In yet another full-frontal attack on the royals he said: ‘Certainly now I will never be bullied into silence’, adding: ‘I thought my family would help, but every single ask, request, warning, whatever it is, just got met with total silence, total neglect. We spent four years trying to make it work. We did everything that we possibly could to stay there and carry on doing the role and doing the job. But Meghan was struggling.’
He added: ‘That feeling of being trapped within the family, there was no option to leave. Eventually when I made that decision for my family, I was still told, “You can’t do this”, And it’s like, “Well how bad does it have to get until I am allowed to do this?”. She [Meghan] was going to end her life. It shouldn’t have to get to that.’
Harry described how his wife first told him she wanted to kill herself, while six months pregnant with Archie, on the way to the Royal Albert Hall in London in January 2019, and she spoke to him of the ‘practicalities of how she was going to end her life’. Harry said it reminded him of his mother’s final weeks in 1997.
He said: ‘Meghan decided to share with me the suicidal thoughts and the practicalities of how she was going to end her life’, adding that she later decided against it because she didn’t want Harry to lose ‘another woman in my life’.
The Duke said ‘history was repeating itself’, because Princess Diana was with Dodi Fayed, who was Egyptian by birth, when she died in 1997, saying there was a real fear that he would lose Meghan too.
‘History was repeating itself,’ he told Oprah. ‘My mother was chased to her death while she was in a relationship with someone who wasn’t white.

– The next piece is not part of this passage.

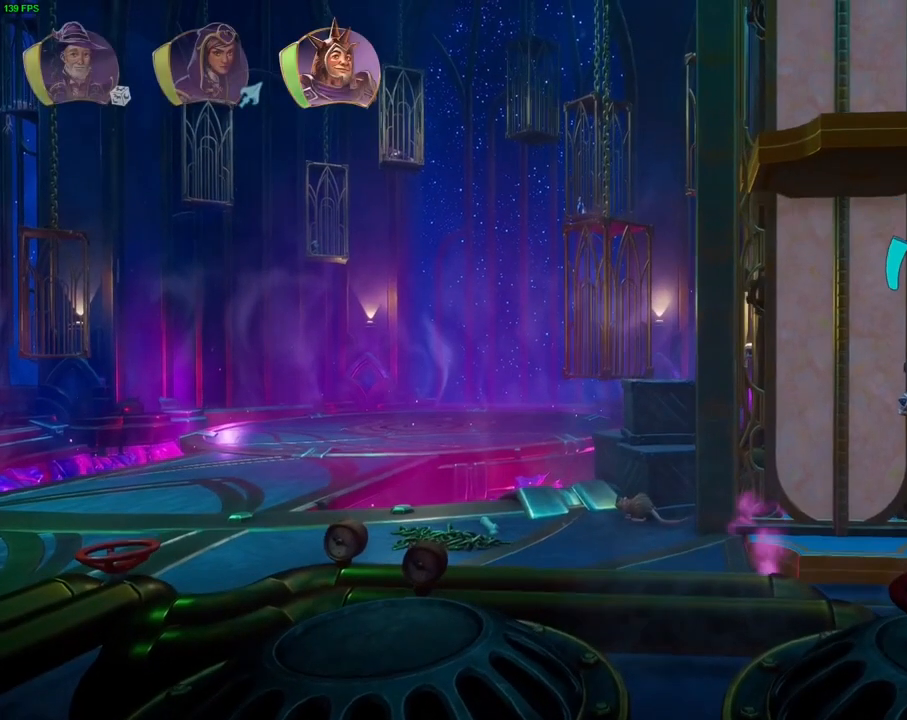
{"dt_ms": 1000, "buttons": [], "left_stick": "center", "right_stick": "center", "events": [[33, "left_stick", "left"], [400, "left_stick", "center"], [500, "left_stick", "right"], [600, "CROSS", "down"], [700, "CROSS", "up"], [717, "left_stick", "center"]]}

And now look what’s happened. It’s incredibly triggering to potentially lose another woman in my life. Like, the list is growing. And it all comes back to the same people, the same business model, the same industry,’ he said.
The Duke binged on alcohol and drugs to cope with the death of his mother, saying that being in London is a ‘trigger’ for his ‘anxiety’, and describes how how he is still haunted by the ‘sound of the horse’s hooves going along The Mall’ as his mother’s coffin passed him.
Harry also used the five-part renew his criticisms of his father’s parenting, and how the Queen had also brought up Charles, insisting he had to quit as a frontline royal to ‘break the cycle’.
He said: ‘My father used to say to me when I was younger, he used to say to both William and I, ‘Well, it was like that for me so it’s going to be like that for you,’ Harry says, ‘That doesn’t make sense. Just because you suffered, that doesn’t mean your kids have to suffer. In fact, quite the opposite. If you suffered, do everything you can to make sure that whatever negative experiences you had, you can make it right for your kids.’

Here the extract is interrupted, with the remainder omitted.